I hear the relief, even over the telephone line.

‘Why?’ I can’t resist asking, although I know he won’t tell me.

‘Oh, nothing. Just thought I’d check, you know.’

‘No, I don’t know. You never check. Plus, what does it matter? One’s whiter than white where your department’s concerned and the other you’ve never heard of.’

He pauses for a fraction too long before he says he’s just curious. Bullshit. Something’s up. Something big. I know the worst thing I can do is let him know I’m suspicious so I just say, ‘No worries, buddy. I’ve long since lost interest in them.’

Again, he sounds relieved as he laughs and starts asking about Marx—another former Leatherneck. I chat away, laughing in all the right places, but there’s a big red flag waving in the back of my mind. And I think I’ve just figured out what it is. Knowing what to do about it is another matter altogether.

I’M SITTING IN MY office at Vouloir feeling like a shitty human being. I know I’m being unfair to Jones and that I should be honest but he’s done so much for me and he’s The Kid’s uncle ... never mind the fact that he’s now a wanted man. I don’t even want to know the penalty for pissing off the Secret Intelligence Service. I doubt that it’s very pleasant. In fact, they probably have ways of making things distinctly unpleasant that I can’t even begin to dream up.

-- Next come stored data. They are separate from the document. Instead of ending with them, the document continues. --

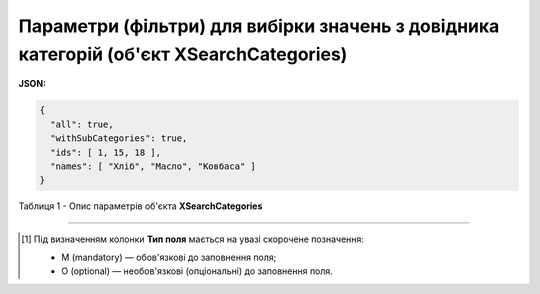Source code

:#######################################################################################################
**Параметри (фільтри) для вибірки значень з довідника категорій (об'єкт XSearchCategories)**
#######################################################################################################

**JSON:**

.. code:: json

  {
    "all": true,
    "withSubCategories": true,
    "ids": [ 1, 15, 18 ],
    "names": [ "Хліб", "Масло", "Ковбаса" ]
  }

Таблиця 1 - Опис параметрів об'єкта **XSearchCategories**

.. csv-table:: 
  :file: for_csv/XSearchCategories.csv
  :widths:  1, 2, 12, 41
  :header-rows: 1
  :stub-columns: 0

-------------------------

.. [#] Під визначенням колонки **Тип поля** мається на увазі скорочене позначення:

   * M (mandatory) — обов'язкові до заповнення поля;
   * O (optional) — необов'язкові (опціональні) до заповнення поля.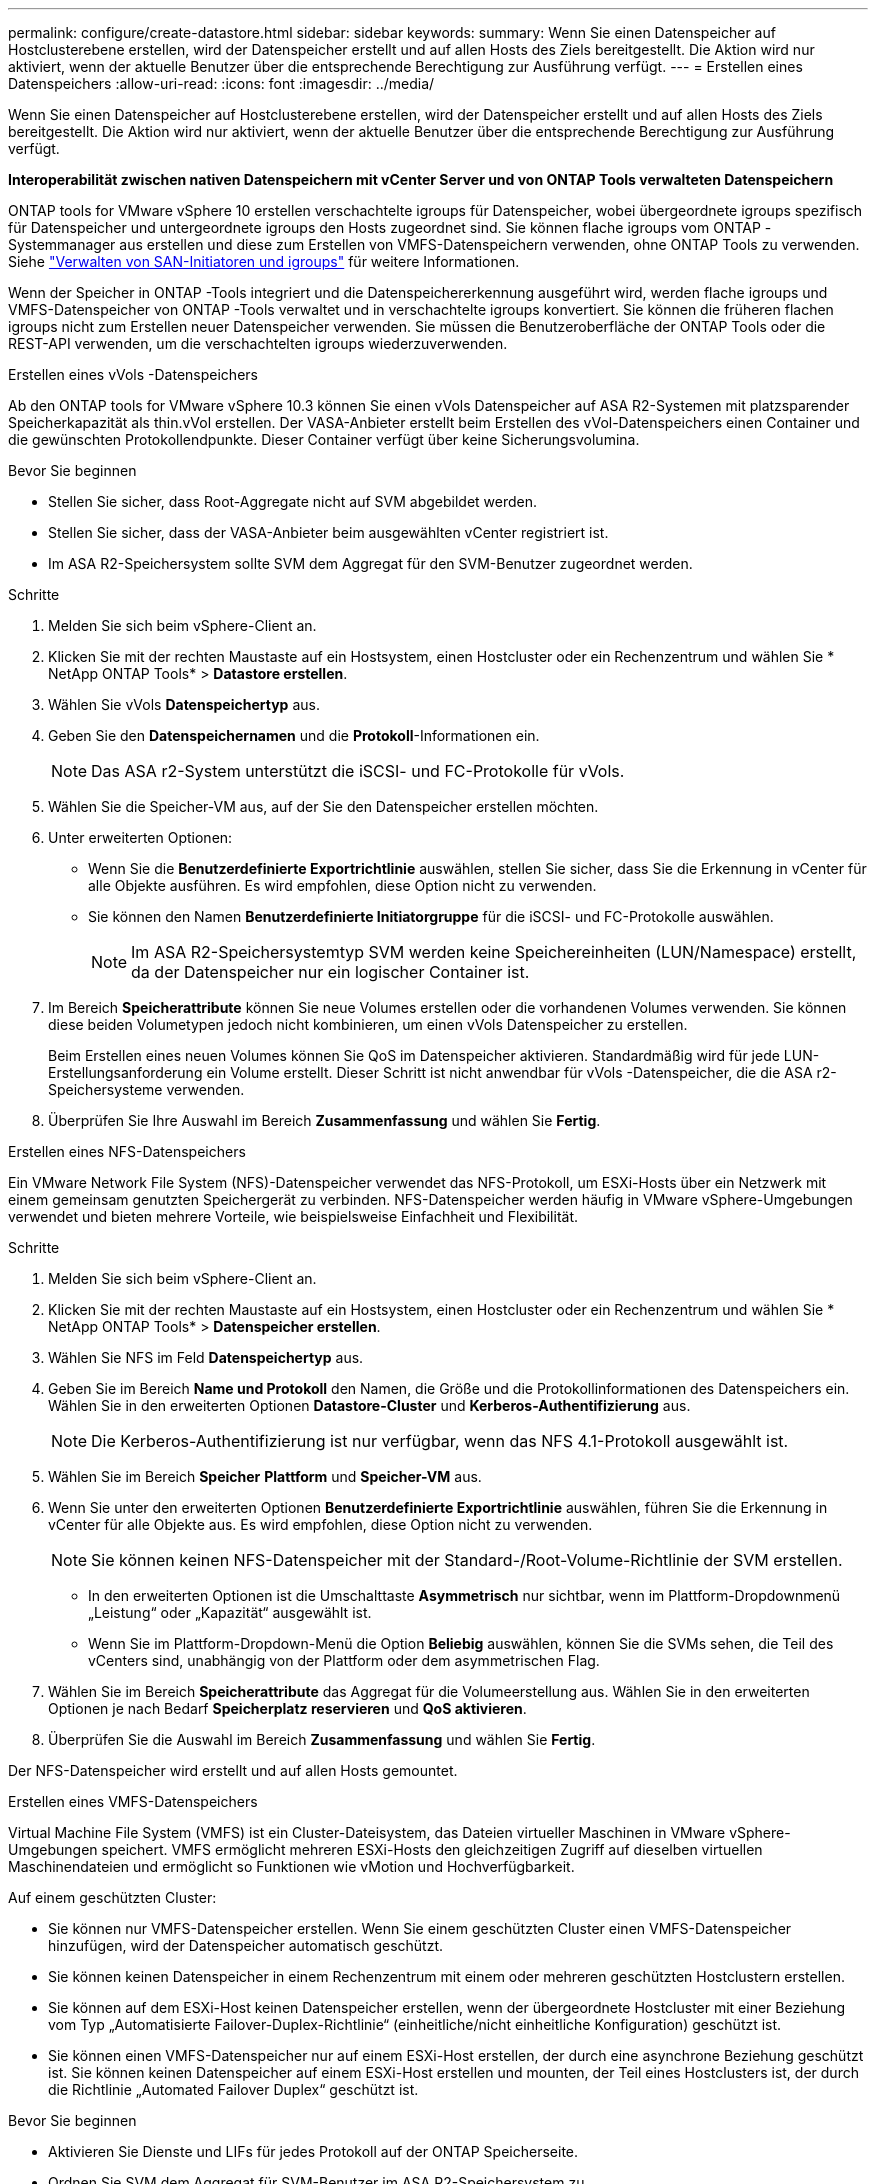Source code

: ---
permalink: configure/create-datastore.html 
sidebar: sidebar 
keywords:  
summary: Wenn Sie einen Datenspeicher auf Hostclusterebene erstellen, wird der Datenspeicher erstellt und auf allen Hosts des Ziels bereitgestellt. Die Aktion wird nur aktiviert, wenn der aktuelle Benutzer über die entsprechende Berechtigung zur Ausführung verfügt. 
---
= Erstellen eines Datenspeichers
:allow-uri-read: 
:icons: font
:imagesdir: ../media/


[role="lead"]
Wenn Sie einen Datenspeicher auf Hostclusterebene erstellen, wird der Datenspeicher erstellt und auf allen Hosts des Ziels bereitgestellt. Die Aktion wird nur aktiviert, wenn der aktuelle Benutzer über die entsprechende Berechtigung zur Ausführung verfügt.

*Interoperabilität zwischen nativen Datenspeichern mit vCenter Server und von ONTAP Tools verwalteten Datenspeichern*

ONTAP tools for VMware vSphere 10 erstellen verschachtelte igroups für Datenspeicher, wobei übergeordnete igroups spezifisch für Datenspeicher und untergeordnete igroups den Hosts zugeordnet sind.  Sie können flache igroups vom ONTAP -Systemmanager aus erstellen und diese zum Erstellen von VMFS-Datenspeichern verwenden, ohne ONTAP Tools zu verwenden. Siehe https://docs.netapp.com/us-en/ontap/san-admin/manage-san-initiators-task.html["Verwalten von SAN-Initiatoren und igroups"] für weitere Informationen.

Wenn der Speicher in ONTAP -Tools integriert und die Datenspeichererkennung ausgeführt wird, werden flache igroups und VMFS-Datenspeicher von ONTAP -Tools verwaltet und in verschachtelte igroups konvertiert.  Sie können die früheren flachen igroups nicht zum Erstellen neuer Datenspeicher verwenden. Sie müssen die Benutzeroberfläche der ONTAP Tools oder die REST-API verwenden, um die verschachtelten igroups wiederzuverwenden.

[role="tabbed-block"]
====
.Erstellen eines vVols -Datenspeichers
--
Ab den ONTAP tools for VMware vSphere 10.3 können Sie einen vVols Datenspeicher auf ASA R2-Systemen mit platzsparender Speicherkapazität als thin.vVol erstellen. Der VASA-Anbieter erstellt beim Erstellen des vVol-Datenspeichers einen Container und die gewünschten Protokollendpunkte. Dieser Container verfügt über keine Sicherungsvolumina.

.Bevor Sie beginnen
* Stellen Sie sicher, dass Root-Aggregate nicht auf SVM abgebildet werden.
* Stellen Sie sicher, dass der VASA-Anbieter beim ausgewählten vCenter registriert ist.
* Im ASA R2-Speichersystem sollte SVM dem Aggregat für den SVM-Benutzer zugeordnet werden.


.Schritte
. Melden Sie sich beim vSphere-Client an.
. Klicken Sie mit der rechten Maustaste auf ein Hostsystem, einen Hostcluster oder ein Rechenzentrum und wählen Sie * NetApp ONTAP Tools* > *Datastore erstellen*.
. Wählen Sie vVols *Datenspeichertyp* aus.
. Geben Sie den *Datenspeichernamen* und die *Protokoll*-Informationen ein.
+

NOTE: Das ASA r2-System unterstützt die iSCSI- und FC-Protokolle für vVols.

. Wählen Sie die Speicher-VM aus, auf der Sie den Datenspeicher erstellen möchten.
. Unter erweiterten Optionen:
+
** Wenn Sie die *Benutzerdefinierte Exportrichtlinie* auswählen, stellen Sie sicher, dass Sie die Erkennung in vCenter für alle Objekte ausführen. Es wird empfohlen, diese Option nicht zu verwenden.
** Sie können den Namen *Benutzerdefinierte Initiatorgruppe* für die iSCSI- und FC-Protokolle auswählen.
+

NOTE: Im ASA R2-Speichersystemtyp SVM werden keine Speichereinheiten (LUN/Namespace) erstellt, da der Datenspeicher nur ein logischer Container ist.



. Im Bereich *Speicherattribute* können Sie neue Volumes erstellen oder die vorhandenen Volumes verwenden.  Sie können diese beiden Volumetypen jedoch nicht kombinieren, um einen vVols Datenspeicher zu erstellen.
+
Beim Erstellen eines neuen Volumes können Sie QoS im Datenspeicher aktivieren. Standardmäßig wird für jede LUN-Erstellungsanforderung ein Volume erstellt. Dieser Schritt ist nicht anwendbar für vVols -Datenspeicher, die die ASA r2-Speichersysteme verwenden.

. Überprüfen Sie Ihre Auswahl im Bereich *Zusammenfassung* und wählen Sie *Fertig*.


--
.Erstellen eines NFS-Datenspeichers
--
Ein VMware Network File System (NFS)-Datenspeicher verwendet das NFS-Protokoll, um ESXi-Hosts über ein Netzwerk mit einem gemeinsam genutzten Speichergerät zu verbinden.  NFS-Datenspeicher werden häufig in VMware vSphere-Umgebungen verwendet und bieten mehrere Vorteile, wie beispielsweise Einfachheit und Flexibilität.

.Schritte
. Melden Sie sich beim vSphere-Client an.
. Klicken Sie mit der rechten Maustaste auf ein Hostsystem, einen Hostcluster oder ein Rechenzentrum und wählen Sie * NetApp ONTAP Tools* > *Datenspeicher erstellen*.
. Wählen Sie NFS im Feld *Datenspeichertyp* aus.
. Geben Sie im Bereich *Name und Protokoll* den Namen, die Größe und die Protokollinformationen des Datenspeichers ein.  Wählen Sie in den erweiterten Optionen *Datastore-Cluster* und *Kerberos-Authentifizierung* aus.
+

NOTE: Die Kerberos-Authentifizierung ist nur verfügbar, wenn das NFS 4.1-Protokoll ausgewählt ist.

. Wählen Sie im Bereich *Speicher* *Plattform* und *Speicher-VM* aus.
. Wenn Sie unter den erweiterten Optionen *Benutzerdefinierte Exportrichtlinie* auswählen, führen Sie die Erkennung in vCenter für alle Objekte aus. Es wird empfohlen, diese Option nicht zu verwenden.
+

NOTE: Sie können keinen NFS-Datenspeicher mit der Standard-/Root-Volume-Richtlinie der SVM erstellen.

+
** In den erweiterten Optionen ist die Umschalttaste *Asymmetrisch* nur sichtbar, wenn im Plattform-Dropdownmenü „Leistung“ oder „Kapazität“ ausgewählt ist.
** Wenn Sie im Plattform-Dropdown-Menü die Option *Beliebig* auswählen, können Sie die SVMs sehen, die Teil des vCenters sind, unabhängig von der Plattform oder dem asymmetrischen Flag.


. Wählen Sie im Bereich *Speicherattribute* das Aggregat für die Volumeerstellung aus.  Wählen Sie in den erweiterten Optionen je nach Bedarf *Speicherplatz reservieren* und *QoS aktivieren*.
. Überprüfen Sie die Auswahl im Bereich *Zusammenfassung* und wählen Sie *Fertig*.


Der NFS-Datenspeicher wird erstellt und auf allen Hosts gemountet.

--
.Erstellen eines VMFS-Datenspeichers
--
Virtual Machine File System (VMFS) ist ein Cluster-Dateisystem, das Dateien virtueller Maschinen in VMware vSphere-Umgebungen speichert.  VMFS ermöglicht mehreren ESXi-Hosts den gleichzeitigen Zugriff auf dieselben virtuellen Maschinendateien und ermöglicht so Funktionen wie vMotion und Hochverfügbarkeit.

Auf einem geschützten Cluster:

* Sie können nur VMFS-Datenspeicher erstellen.  Wenn Sie einem geschützten Cluster einen VMFS-Datenspeicher hinzufügen, wird der Datenspeicher automatisch geschützt.
* Sie können keinen Datenspeicher in einem Rechenzentrum mit einem oder mehreren geschützten Hostclustern erstellen.
* Sie können auf dem ESXi-Host keinen Datenspeicher erstellen, wenn der übergeordnete Hostcluster mit einer Beziehung vom Typ „Automatisierte Failover-Duplex-Richtlinie“ (einheitliche/nicht einheitliche Konfiguration) geschützt ist.
* Sie können einen VMFS-Datenspeicher nur auf einem ESXi-Host erstellen, der durch eine asynchrone Beziehung geschützt ist.  Sie können keinen Datenspeicher auf einem ESXi-Host erstellen und mounten, der Teil eines Hostclusters ist, der durch die Richtlinie „Automated Failover Duplex“ geschützt ist.


.Bevor Sie beginnen
* Aktivieren Sie Dienste und LIFs für jedes Protokoll auf der ONTAP Speicherseite.
* Ordnen Sie SVM dem Aggregat für SVM-Benutzer im ASA R2-Speichersystem zu.
* Konfigurieren Sie den ESXi-Host, wenn Sie das NVMe/TCP-Protokoll verwenden:
+
.. Überprüfen Sie die https://www.vmware.com/resources/compatibility/detail.php?deviceCategory=san&productid=49677&releases_filter=589,578,518,508,448&deviceCategory=san&details=1&partner=399&Protocols=1&transportTypes=3&isSVA=0&page=1&display_interval=10&sortColumn=Partner&sortOrder=Asc["VMware-Kompatibilitätshandbuch"]
+

NOTE: VMware vSphere 7.0 U3 und spätere Versionen unterstützen das NVMe/TCP-Protokoll.  Es werden jedoch VMware vSphere 8.0 und spätere Versionen empfohlen.

.. Überprüfen Sie, ob der Anbieter der Netzwerkschnittstellenkarte (NIC) ESXi NIC mit dem NVMe/TCP-Protokoll unterstützt.
.. Konfigurieren Sie die ESXi-NIC für NVMe/TCP gemäß den Spezifikationen des NIC-Anbieters.
.. Wenn Sie VMware vSphere 7 verwenden, folgen Sie den Anweisungen auf der VMware-Site https://techdocs.broadcom.com/us/en/vmware-cis/vsphere/vsphere/7-0/vsphere-storage-7-0/about-vmware-nvme-storage/configure-adapters-for-nvme-over-tcp-storage/configure-vmkernel-binding-for-the-tcp-adapter.html["Konfigurieren der VMkernel-Bindung für den NVMe over TCP-Adapter"] um die NVMe/TCP-Portbindung zu konfigurieren.  Wenn Sie VMware vSphere 8 verwenden, folgen Sie https://techdocs.broadcom.com/us/en/vmware-cis/vsphere/vsphere/8-0/vsphere-storage-8-0/about-vmware-nvme-storage/configuring-nvme-over-tcp-on-esxi.html["Konfigurieren von NVMe über TCP auf ESXi"] , um die NVMe/TCP-Portbindung zu konfigurieren.
.. Für VMware vSphere 7 folgen Sie den Anweisungen auf Seite https://techdocs.broadcom.com/us/en/vmware-cis/vsphere/vsphere/7-0/vsphere-storage-7-0/about-vmware-nvme-storage/add-software-nvme-over-rdma-or-nvme-over-tcp-adapters.html["Aktivieren Sie NVMe über RDMA oder NVMe über TCP-Softwareadapter"] zum Konfigurieren von NVMe/TCP-Softwareadaptern.  Für die VMware vSphere 8-Version folgen Sie https://techdocs.broadcom.com/us/en/vmware-cis/vsphere/vsphere/8-0/vsphere-storage-8-0/about-vmware-nvme-storage/configuring-nvme-over-rdma-roce-v2-on-esxi/add-software-nvme-over-rdma-or-nvme-over-tcp-adapters.html["Fügen Sie Software-NVMe über RDMA oder NVMe über TCP-Adapter hinzu"] um die NVMe/TCP-Softwareadapter zu konfigurieren.
.. Laufenlink:../configure/discover-storage-systems-and-hosts.html["Entdecken Sie Speichersysteme und Hosts"] Aktion auf dem ESXi-Host. Weitere Informationen finden Sie unter  https://community.netapp.com/t5/Tech-ONTAP-Blogs/How-to-Configure-NVMe-TCP-with-vSphere-8-0-Update-1-and-ONTAP-9-13-1-for-VMFS/ba-p/445429["So konfigurieren Sie NVMe/TCP mit vSphere 8.0 Update 1 und ONTAP 9.13.1 für VMFS-Datenspeicher"] .


* Wenn Sie das NVME/FC-Protokoll verwenden, führen Sie die folgenden Schritte aus, um den ESXi-Host zu konfigurieren:
+
.. Aktivieren Sie NVMe over Fabrics (NVMe-oF) auf Ihrem/Ihren ESXi-Host(s), falls dies noch nicht geschehen ist.
.. Vollständige SCSI-Zonierung.
.. Stellen Sie sicher, dass ESXi-Hosts und das ONTAP System auf einer physischen und logischen Ebene verbunden sind.




Informationen zum Konfigurieren eines ONTAP SVM für das FC-Protokoll finden Sie unter https://docs.netapp.com/us-en/ontap/san-admin/configure-svm-fc-task.html["Konfigurieren einer SVM für FC"] .

Weitere Informationen zur Verwendung des NVMe/FC-Protokolls mit VMware vSphere 8.0 finden Sie unter https://docs.netapp.com/us-en/ontap-sanhost/nvme_esxi_8.html["NVMe-oF-Hostkonfiguration für ESXi 8.x mit ONTAP"] .

Weitere Informationen zur Verwendung von NVMe/FC mit VMware vSphere 7.0 finden Sie unter https://docs.netapp.com/us-en/ontap-sanhost/nvme_esxi_8.html["ONTAP NVMe/FC Host-Konfigurationshandbuch"] Und http://www.netapp.com/us/media/tr-4684.pdf["TR-4684"] .

.Schritte
. Melden Sie sich beim vSphere-Client an.
. Klicken Sie mit der rechten Maustaste auf ein Hostsystem, einen Hostcluster oder ein Rechenzentrum und wählen Sie * NetApp ONTAP Tools* > *Datastore erstellen*.
. Wählen Sie den VMFS-Datenspeichertyp aus.
. Geben Sie im Bereich „Name und Protokoll“ den Namen, die Größe und die Protokollinformationen des Datenspeichers ein. Wenn Sie den neuen Datenspeicher zu einem vorhandenen VMFS-Datenspeichercluster hinzufügen möchten, wählen Sie unter „Erweiterte Optionen“ die Datenspeicherclusterauswahl aus.
. Wählen Sie im Bereich *Speicher* die Speicher-VM aus.  Geben Sie bei Bedarf den *Namen der benutzerdefinierten Initiatorgruppe* im Abschnitt *Erweiterte Optionen* an.  Sie können eine vorhandene Igroup für den Datenspeicher auswählen oder eine neue Igroup mit einem benutzerdefinierten Namen erstellen.
+
Wenn das NVMe/FC- oder NVMe/TCP-Protokoll ausgewählt wird, wird ein neues Namespace-Subsystem erstellt und für die Namespace-Zuordnung verwendet. Das Namespace-Subsystem wird unter Verwendung des automatisch generierten Namens erstellt, der den Datenspeichernamen enthält. Sie können das Namespace-Subsystem im Feld *Benutzerdefinierter Namespace-Subsystemname* in den erweiterten Optionen des Bereichs *Speicher* umbenennen.

. Aus dem Bereich *Speicherattribute*:
+
.. Wählen Sie *Aggregat* aus den Dropdown-Optionen aus.
+

NOTE: Bei ASA R2-Speichersystemen wird die Option „Aggregat“ nicht angezeigt, da es sich beim ASA R2-Speicher um einen disaggregierten Speicher handelt. Wenn Sie einen ASA R2-Speichersystemtyp „SVM“ auswählen, werden auf der Seite mit den Speicherattributen die Optionen zum Aktivieren von QoS angezeigt.

.. Gemäß dem ausgewählten Protokoll wird eine Speichereinheit (LUN/Namespace) mit einer Speicherplatzreserve vom Typ „Thin“ erstellt.
+

NOTE: Ab ONTAP 9.16.1 unterstützen ASA r2-Speichersysteme bis zu 12 Knoten pro Cluster.

.. Wählen Sie das *Leistungsservicelevel* für ASA R2-Speichersysteme mit 12 SVM-Knoten, bei denen es sich um einen heterogenen Cluster handelt.  Diese Option ist nicht verfügbar, wenn es sich bei der ausgewählten SVM um einen homogenen Cluster handelt oder sie einen SVM-Benutzer verwendet.
+
„Beliebig“ ist der Standardwert für das Performance Service Level (PSL).  Diese Einstellung erstellt die Speichereinheit mithilfe des ausgeglichenen Platzierungsalgorithmus von ONTAP .  Sie können jedoch je nach Bedarf die Option „Performance“ oder „Extrem“ auswählen.

.. Wählen Sie nach Bedarf die Optionen *Vorhandenes Volume verwenden*, *QoS aktivieren* und geben Sie die Details ein.
+

NOTE: Beim Speichertyp ASA r2 gilt die Volume-Erstellung oder -Auswahl nicht für die Erstellung von Speichereinheiten (LUN/Namespace).  Daher werden diese Optionen nicht angezeigt.

+

NOTE: Sie können das vorhandene Volume nicht zum Erstellen eines VMFS-Datenspeichers mit NVMe/FC- oder NVMe/TCP-Protokoll verwenden. Sie sollten ein neues Volume erstellen.



. Überprüfen Sie die Datenspeicherdetails im Bereich *Zusammenfassung* und wählen Sie *Fertig*.



NOTE: Wenn Sie den Datenspeicher auf einem geschützten Cluster erstellen, wird eine schreibgeschützte Meldung angezeigt: „Der Datenspeicher wird auf einem geschützten Cluster bereitgestellt.“

.Ergebnis
Der VMFS-Datenspeicher wird erstellt und auf allen Hosts gemountet.

--
====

The thing is, I feel trapped—seeing the way Helene responded to him has caused me to wobble in my conviction that I can take him under my crop and train him to be what I want him to be. No,
need
him to be. And all she’s done is harp on about how wrong he is for me. Even Thierri’s waded in and he never gets involved in my relationships. He says Jones is bad news and I’m to steer clear but he won’t say why.

But Jones has never given me reason to doubt him. He didn’t respond to Helene—her subservience didn’t seem to tick his boxes at all. He’d seemed oblivious. And okay, I know it’s shallow but he’s fucking gorgeous ... that body is enough to tempt anyone with a vagina. And that ink ... it speaks to me, calling me to trace the intricate designs with the tip of my tongue while I edge his cock to the brink, time and time again. It’s a temptation that I’m finding hard to resist but until I sort my head out, there’s no way I’m going to fuck him.